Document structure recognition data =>

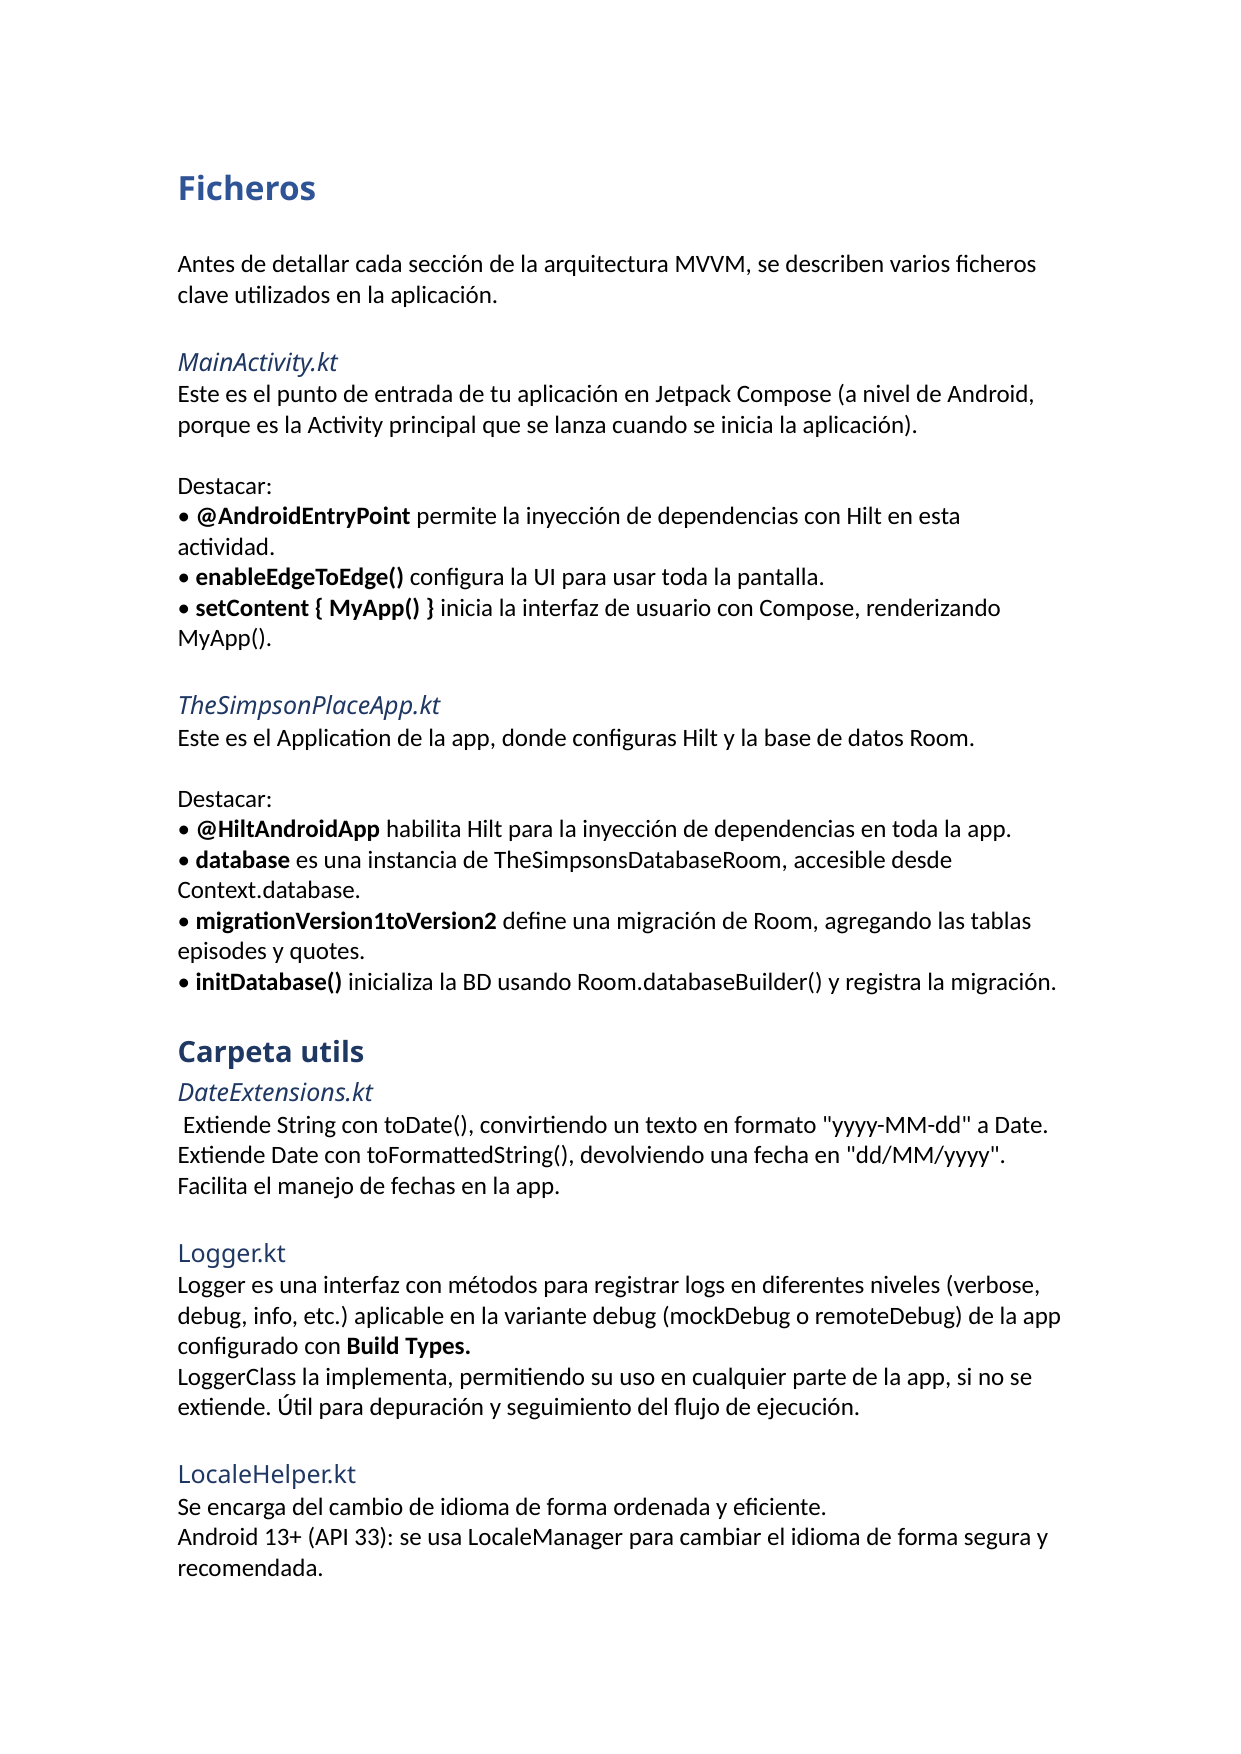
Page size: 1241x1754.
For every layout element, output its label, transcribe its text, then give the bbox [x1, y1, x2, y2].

text Destacar: [177, 470, 1063, 500]
subtitle LocaleHelper.kt [177, 1457, 1063, 1491]
text • initDatabase() inicializa la BD usando Room.databaseBuilder() y registra la migración. [177, 966, 1063, 996]
text Antes de detallar cada sección de la arquitectura MVVM, se describen varios ficheros clave utilizados en la aplicación. [177, 248, 1063, 309]
subtitle MainActivity.kt [177, 344, 1063, 378]
text Extiende Date con toFormattedString(), devolviendo una fecha en "dd/MM/yyyy". [177, 1139, 1063, 1170]
text Se encarga del cambio de idioma de forma ordenada y eficiente. [177, 1491, 1063, 1521]
subtitle TheSimpsonPlaceApp.kt [177, 688, 1063, 722]
text LoggerClass la implementa, permitiendo su uso en cualquier parte de la app, si no se extiende. Útil para depuración y seguimiento del flujo de ejecución. [177, 1361, 1063, 1422]
subtitle DateExtensions.kt [177, 1075, 1063, 1109]
text Logger es una interfaz con métodos para registrar logs en diferentes niveles (verbose, debug, info, etc.) aplicable en la variante debug (mockDebug o remoteDebug) de la app configurado con Build Types. [177, 1269, 1063, 1361]
text • enableEdgeToEdge() configura la UI para usar toda la pantalla. [177, 561, 1063, 592]
text Destacar: [177, 783, 1063, 813]
text • setContent { MyApp() } inicia la interfaz de usuario con Compose, renderizando MyApp(). [177, 592, 1063, 653]
subtitle Logger.kt [177, 1235, 1063, 1269]
text Android 13+ (API 33): se usa LocaleManager para cambiar el idioma de forma segura y recomendada. [177, 1521, 1063, 1582]
subtitle Carpeta utils [177, 1031, 1063, 1071]
text Extiende String con toDate(), convirtiendo un texto en formato "yyyy-MM-dd" a Date. [177, 1109, 1063, 1139]
text • @HiltAndroidApp habilita Hilt para la inyección de dependencias en toda la app. [177, 813, 1063, 844]
text • migrationVersion1toVersion2 define una migración de Room, agregando las tablas episodes y quotes. [177, 905, 1063, 966]
text Este es el punto de entrada de tu aplicación en Jetpack Compose (a nivel de Android, porque es la Activity principal que se lanza cuando se inicia la aplicación). [177, 378, 1063, 439]
text Facilita el manejo de fechas en la app. [177, 1170, 1063, 1201]
subtitle Ficheros [177, 164, 1063, 210]
text • @AndroidEntryPoint permite la inyección de dependencias con Hilt en esta actividad. [177, 500, 1063, 561]
text • database es una instancia de TheSimpsonsDatabaseRoom, accesible desde Context.database. [177, 844, 1063, 905]
text Este es el Application de la app, donde configuras Hilt y la base de datos Room. [177, 722, 1063, 752]
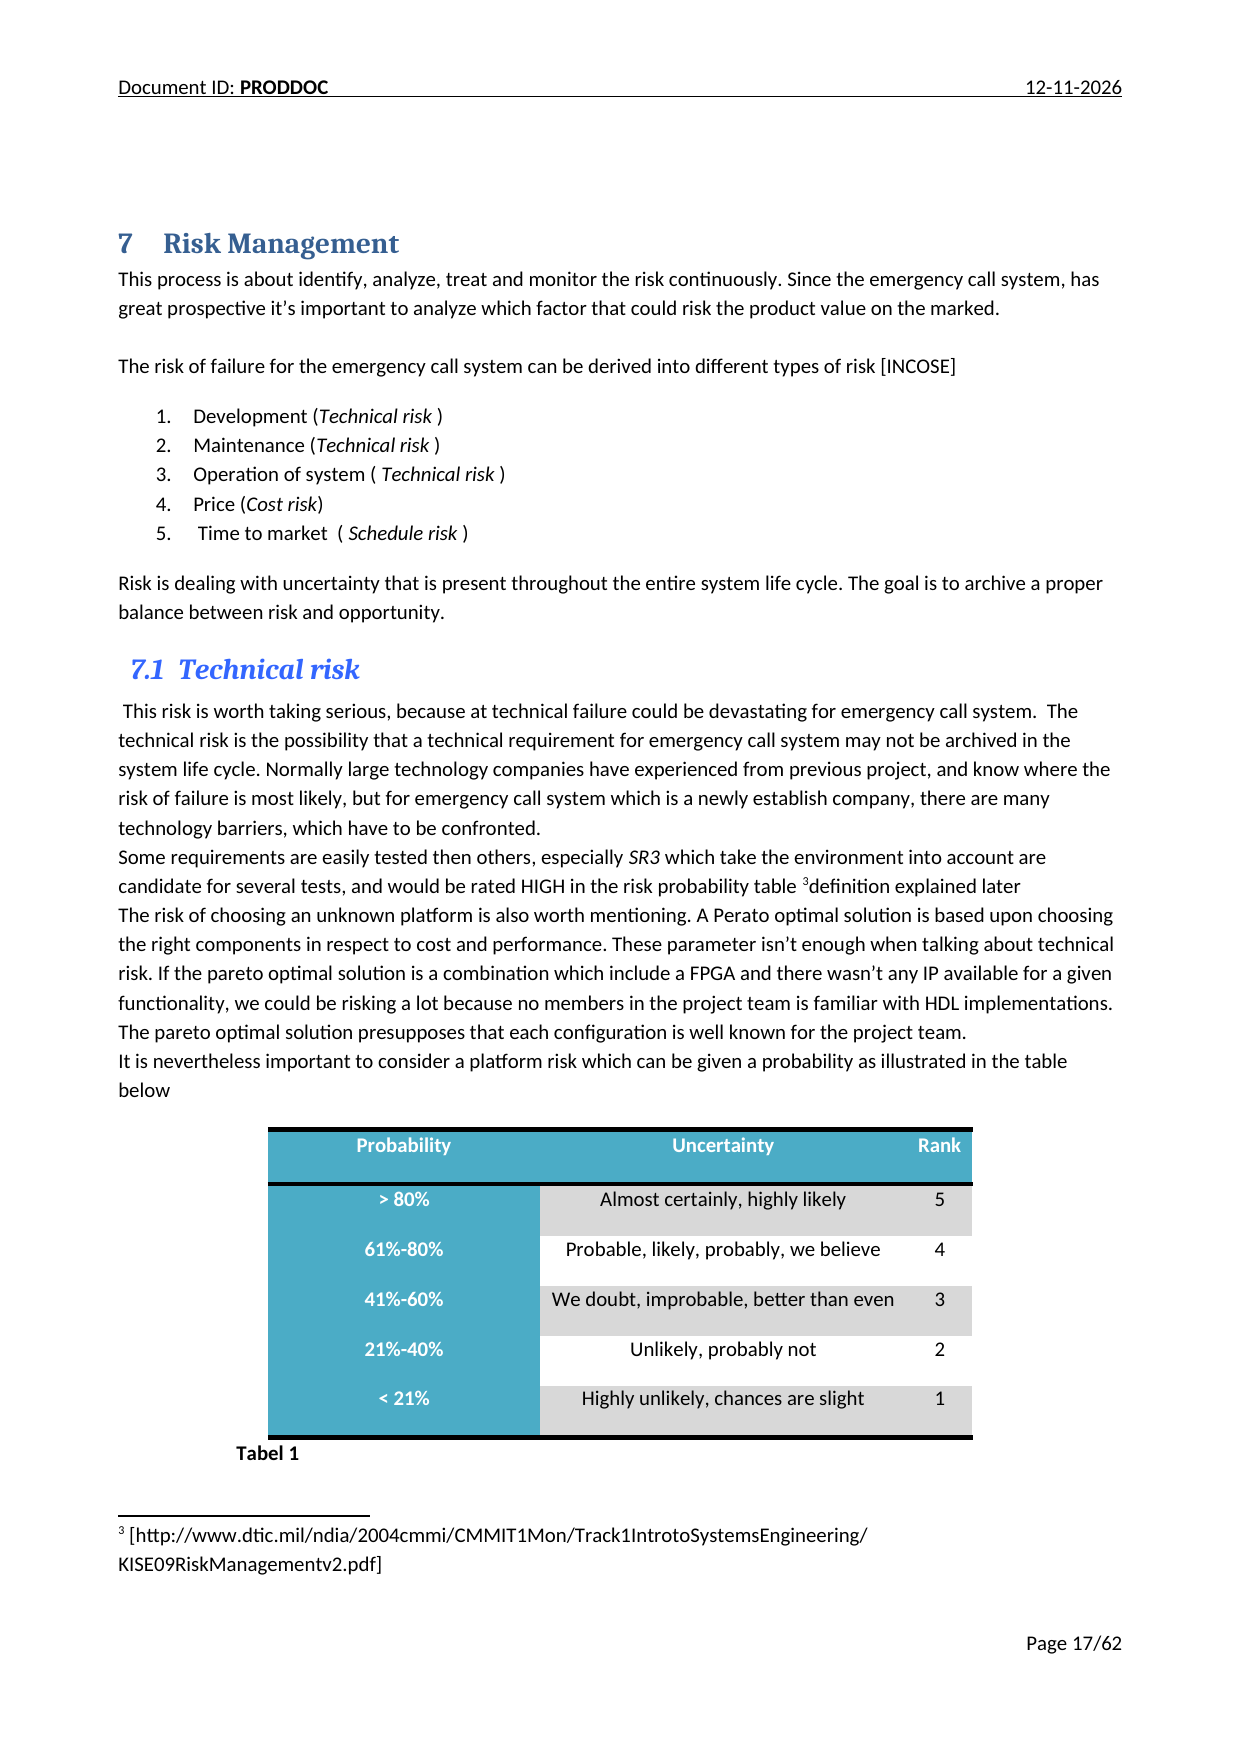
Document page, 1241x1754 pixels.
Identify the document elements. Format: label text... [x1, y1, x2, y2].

text It is nevertheless important to consider a platform risk which can be given a probability as illustrated in the table below [118, 1048, 1122, 1103]
table_header Rank [907, 1132, 972, 1182]
table_header Probability [268, 1132, 540, 1182]
table_cell < 21% [268, 1386, 540, 1435]
table_header Uncertainty [540, 1132, 907, 1182]
list Time to market ( Schedule risk ) [156, 520, 1122, 545]
list Development (Technical risk ) [156, 403, 1122, 429]
table_cell 41%-60% [268, 1286, 540, 1336]
table_cell We doubt, improbable, better than even [540, 1286, 907, 1336]
table_cell 2 [907, 1336, 972, 1386]
table_cell 4 [907, 1236, 972, 1286]
text The risk of failure for the emergency call system can be derived into different types of risk [INCOSE] [118, 353, 1122, 379]
table_cell > 80% [268, 1186, 540, 1236]
subtitle Risk Management [118, 227, 1122, 261]
table_cell 61%-80% [268, 1236, 540, 1286]
list Price (Cost risk) [156, 491, 1122, 516]
text Risk is dealing with uncertainty that is present throughout the entire system life cycle. The goal is to archive a proper balance between risk and opportunity. [118, 570, 1122, 624]
text The risk of choosing an unknown platform is also worth mentioning. A Perato optimal solution is based upon choosing the right components in respect to cost and performance. These parameter isn’t enough when talking about technical risk. If the pareto optimal solution is a combination which include a FPGA and there wasn’t any IP available for a given functionality, we could be risking a lot because no members in the project team is familiar with HDL implementations. The pareto optimal solution presupposes that each configuration is well known for the project team. [118, 902, 1122, 1044]
text This process is about identify, analyze, treat and monitor the risk continuously. Since the emergency call system, has great prospective it’s important to analyze which factor that could risk the product value on the marked. [118, 266, 1122, 320]
table_cell Almost certainly, highly likely [540, 1186, 907, 1236]
table_cell 3 [907, 1286, 972, 1336]
table_cell Probable, likely, probably, we believe [540, 1236, 907, 1286]
text Some requirements are easily tested then others, especially SR3 which take the environment into account are candidate for several tests, and would be rated HIGH in the risk probability table definition explained later [118, 844, 1122, 898]
list Operation of system ( Technical risk ) [156, 462, 1122, 487]
list Maintenance (Technical risk ) [156, 432, 1122, 458]
table_cell Unlikely, probably not [540, 1336, 907, 1386]
text Tabel [118, 1440, 1122, 1465]
table_cell 1 [907, 1386, 972, 1435]
table_cell 5 [907, 1186, 972, 1236]
text This risk is worth taking serious, because at technical failure could be devastating for emergency call system. The technical risk is the possibility that a technical requirement for emergency call system may not be archived in the system life cycle. Normally large technology companies have experienced from previous project, and know where the risk of failure is most likely, but for emergency call system which is a newly establish company, there are many technology barriers, which have to be confronted. [118, 698, 1122, 840]
table_cell 21%-40% [268, 1336, 540, 1386]
subtitle Technical risk [130, 653, 1122, 687]
table_cell Highly unlikely, chances are slight [540, 1386, 907, 1435]
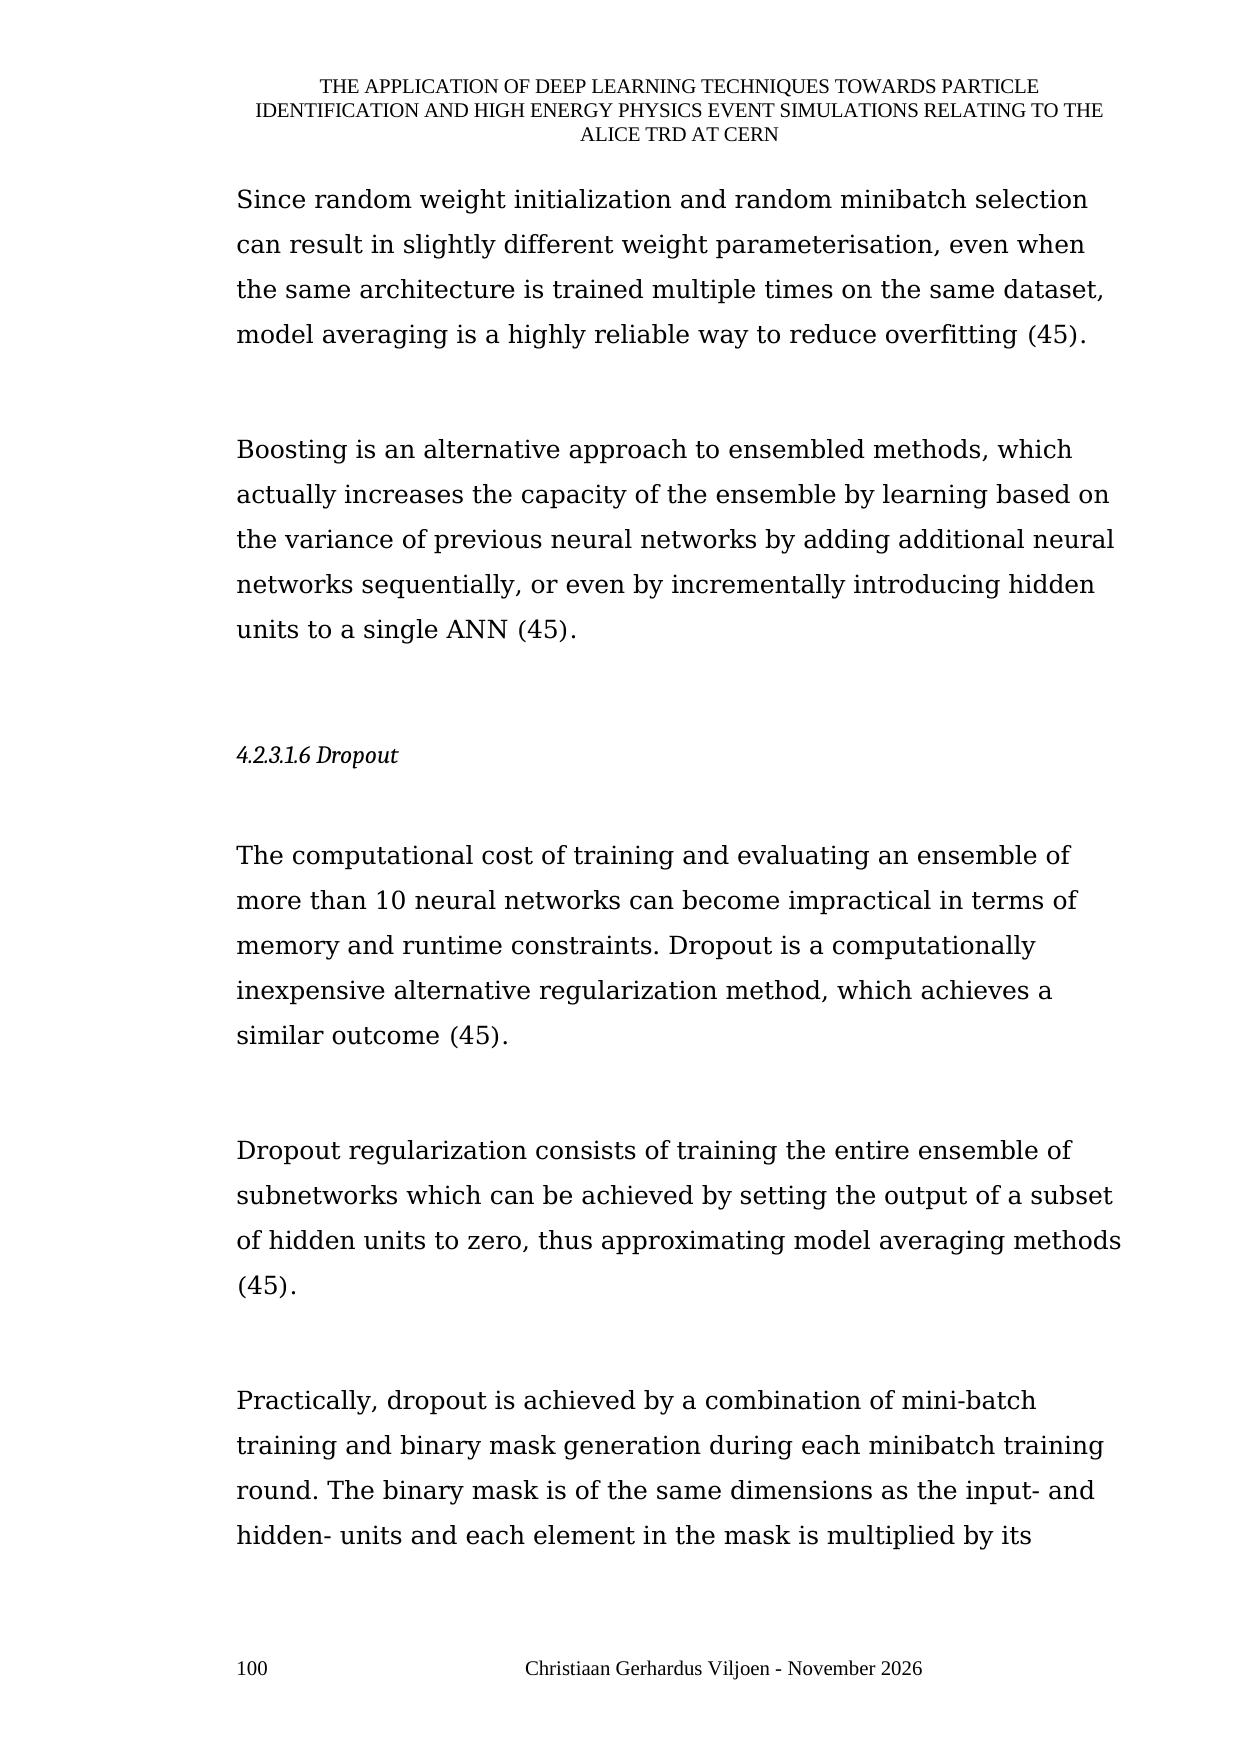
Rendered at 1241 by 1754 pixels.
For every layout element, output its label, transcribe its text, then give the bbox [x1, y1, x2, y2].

Directions for this task =>
Each record above needs to be transcribed word for word, with its pictures omitted.

Result below =>
Page size: 1241x1754.
For every layout element, output its label, transcribe its text, then give the bbox [x1, y1, x2, y2].

text Destacar: [177, 470, 1063, 500]
subtitle LocaleHelper.kt [177, 1457, 1063, 1491]
text • initDatabase() inicializa la BD usando Room.databaseBuilder() y registra la migración. [177, 966, 1063, 996]
text Antes de detallar cada sección de la arquitectura MVVM, se describen varios ficheros clave utilizados en la aplicación. [177, 248, 1063, 309]
subtitle MainActivity.kt [177, 344, 1063, 378]
text Extiende Date con toFormattedString(), devolviendo una fecha en "dd/MM/yyyy". [177, 1139, 1063, 1170]
text Se encarga del cambio de idioma de forma ordenada y eficiente. [177, 1491, 1063, 1521]
subtitle TheSimpsonPlaceApp.kt [177, 688, 1063, 722]
text LoggerClass la implementa, permitiendo su uso en cualquier parte de la app, si no se extiende. Útil para depuración y seguimiento del flujo de ejecución. [177, 1361, 1063, 1422]
subtitle DateExtensions.kt [177, 1075, 1063, 1109]
text Logger es una interfaz con métodos para registrar logs en diferentes niveles (verbose, debug, info, etc.) aplicable en la variante debug (mockDebug o remoteDebug) de la app configurado con Build Types. [177, 1269, 1063, 1361]
text • enableEdgeToEdge() configura la UI para usar toda la pantalla. [177, 561, 1063, 592]
text Destacar: [177, 783, 1063, 813]
text • setContent { MyApp() } inicia la interfaz de usuario con Compose, renderizando MyApp(). [177, 592, 1063, 653]
subtitle Logger.kt [177, 1235, 1063, 1269]
text Android 13+ (API 33): se usa LocaleManager para cambiar el idioma de forma segura y recomendada. [177, 1521, 1063, 1582]
subtitle Carpeta utils [177, 1031, 1063, 1071]
text Extiende String con toDate(), convirtiendo un texto en formato "yyyy-MM-dd" a Date. [177, 1109, 1063, 1139]
text • @HiltAndroidApp habilita Hilt para la inyección de dependencias en toda la app. [177, 813, 1063, 844]
text • migrationVersion1toVersion2 define una migración de Room, agregando las tablas episodes y quotes. [177, 905, 1063, 966]
text Este es el punto de entrada de tu aplicación en Jetpack Compose (a nivel de Android, porque es la Activity principal que se lanza cuando se inicia la aplicación). [177, 378, 1063, 439]
text Facilita el manejo de fechas en la app. [177, 1170, 1063, 1201]
subtitle Ficheros [177, 164, 1063, 210]
text • @AndroidEntryPoint permite la inyección de dependencias con Hilt en esta actividad. [177, 500, 1063, 561]
text • database es una instancia de TheSimpsonsDatabaseRoom, accesible desde Context.database. [177, 844, 1063, 905]
text Este es el Application de la app, donde configuras Hilt y la base de datos Room. [177, 722, 1063, 752]
Document page, 1241x1754 pixels.
Identify the document elements. Format: label text... [x1, y1, x2, y2].

text It is nevertheless important to consider a platform risk which can be given a probability as illustrated in the table below [118, 1048, 1122, 1103]
table_header Rank [907, 1132, 972, 1182]
table_header Probability [268, 1132, 540, 1182]
table_cell < 21% [268, 1386, 540, 1435]
table_header Uncertainty [540, 1132, 907, 1182]
list Time to market ( Schedule risk ) [156, 520, 1122, 545]
list Development (Technical risk ) [156, 403, 1122, 429]
table_cell 41%-60% [268, 1286, 540, 1336]
table_cell We doubt, improbable, better than even [540, 1286, 907, 1336]
table_cell 2 [907, 1336, 972, 1386]
table_cell 4 [907, 1236, 972, 1286]
text The risk of failure for the emergency call system can be derived into different types of risk [INCOSE] [118, 353, 1122, 379]
table_cell > 80% [268, 1186, 540, 1236]
subtitle Risk Management [118, 227, 1122, 261]
table_cell 61%-80% [268, 1236, 540, 1286]
list Price (Cost risk) [156, 491, 1122, 516]
text Risk is dealing with uncertainty that is present throughout the entire system life cycle. The goal is to archive a proper balance between risk and opportunity. [118, 570, 1122, 624]
text The risk of choosing an unknown platform is also worth mentioning. A Perato optimal solution is based upon choosing the right components in respect to cost and performance. These parameter isn’t enough when talking about technical risk. If the pareto optimal solution is a combination which include a FPGA and there wasn’t any IP available for a given functionality, we could be risking a lot because no members in the project team is familiar with HDL implementations. The pareto optimal solution presupposes that each configuration is well known for the project team. [118, 902, 1122, 1044]
text This process is about identify, analyze, treat and monitor the risk continuously. Since the emergency call system, has great prospective it’s important to analyze which factor that could risk the product value on the marked. [118, 266, 1122, 320]
table_cell Almost certainly, highly likely [540, 1186, 907, 1236]
table_cell 3 [907, 1286, 972, 1336]
table_cell Probable, likely, probably, we believe [540, 1236, 907, 1286]
text Some requirements are easily tested then others, especially SR3 which take the environment into account are candidate for several tests, and would be rated HIGH in the risk probability table definition explained later [118, 844, 1122, 898]
list Operation of system ( Technical risk ) [156, 462, 1122, 487]
list Maintenance (Technical risk ) [156, 432, 1122, 458]
table_cell Unlikely, probably not [540, 1336, 907, 1386]
text Tabel [118, 1440, 1122, 1465]
table_cell 1 [907, 1386, 972, 1435]
table_cell 5 [907, 1186, 972, 1236]
text This risk is worth taking serious, because at technical failure could be devastating for emergency call system. The technical risk is the possibility that a technical requirement for emergency call system may not be archived in the system life cycle. Normally large technology companies have experienced from previous project, and know where the risk of failure is most likely, but for emergency call system which is a newly establish company, there are many technology barriers, which have to be confronted. [118, 698, 1122, 840]
table_cell 21%-40% [268, 1336, 540, 1386]
subtitle Technical risk [130, 653, 1122, 687]
table_cell Highly unlikely, chances are slight [540, 1386, 907, 1435]
Rendered at 1241 by 1754 pixels.
For every layout element, output its label, transcribe its text, then give the bbox [x1, y1, x2, y2].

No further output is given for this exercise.